Google shows how-to results for a “what is” query because it serves what searchers actually want behind the words, and click data has revealed that many people typing “what is X” really intend to do X, so the SERP shifts to instructional content to match the behavior rather than the grammar. The displayed intent reflects how searchers behave, not how their phrase parses. You can see this play out: the wording asks for a definition, but the results lean toward steps and tutorials, because that is what the people behind those words kept clicking.
The mechanism is behavioral feedback. When users search a query, Google watches which results they choose, how long they stay, and whether they come back to try another result. Over millions of searches, that data forms a picture of what genuinely satisfies the query, independent of the literal grammar. If “what is X” searchers consistently bypass dictionary-style definitions and engage with pages that show them how to do X, Google learns that the real intent is procedural, and it reshapes the SERP toward how-to content to serve that learned demand. The behavior overrides the wording.

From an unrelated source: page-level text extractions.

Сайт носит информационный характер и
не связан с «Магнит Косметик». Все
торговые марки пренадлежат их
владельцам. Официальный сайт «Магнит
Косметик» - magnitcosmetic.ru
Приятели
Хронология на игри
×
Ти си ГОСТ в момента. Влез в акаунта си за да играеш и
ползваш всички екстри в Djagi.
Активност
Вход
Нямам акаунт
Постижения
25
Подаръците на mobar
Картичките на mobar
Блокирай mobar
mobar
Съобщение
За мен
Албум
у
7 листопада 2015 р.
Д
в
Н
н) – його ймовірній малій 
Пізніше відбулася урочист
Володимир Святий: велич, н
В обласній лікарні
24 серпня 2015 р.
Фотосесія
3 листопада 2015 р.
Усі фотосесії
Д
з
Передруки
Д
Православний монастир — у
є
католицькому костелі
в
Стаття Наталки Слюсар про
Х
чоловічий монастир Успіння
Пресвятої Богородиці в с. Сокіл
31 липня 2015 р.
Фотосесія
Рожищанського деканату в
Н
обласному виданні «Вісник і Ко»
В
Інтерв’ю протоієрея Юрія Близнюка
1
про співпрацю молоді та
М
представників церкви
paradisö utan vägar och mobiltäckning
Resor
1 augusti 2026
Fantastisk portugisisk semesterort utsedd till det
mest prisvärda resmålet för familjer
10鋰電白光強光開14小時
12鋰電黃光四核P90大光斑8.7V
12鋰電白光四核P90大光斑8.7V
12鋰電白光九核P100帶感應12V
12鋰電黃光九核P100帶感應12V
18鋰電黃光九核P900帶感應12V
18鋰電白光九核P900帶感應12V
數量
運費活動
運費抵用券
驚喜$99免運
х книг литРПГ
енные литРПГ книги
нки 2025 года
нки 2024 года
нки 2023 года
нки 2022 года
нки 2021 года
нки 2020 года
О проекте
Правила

This happens because grammar is a poor reporter of intent. A phrase like “what is intermittent fasting” looks definitional, but a large share of people asking it want to know how to actually do it, not just a one-line meaning. The “what is” frame is often just how someone opens an inquiry they intend to act on. Google, reading behavior rather than syntax, sees past the phrasing to the underlying job and serves the content that gets that job done.
The takeaway for anyone targeting such a query is that the words on the page do not get to decide the intent; the searchers do, and the SERP records their verdict. A query that grammatically asks for a definition may, in practice, demand a how-to, and a page that delivers only the definition will lose to one that delivers the steps, no matter how well it defines.
So when you target a “what is” query, do not trust the grammar to tell you what to write. Search it, read what content type Google is actually rewarding in the results, and build that, because the SERP’s shown intent reflects real behavior and that is the standard your page will be judged against.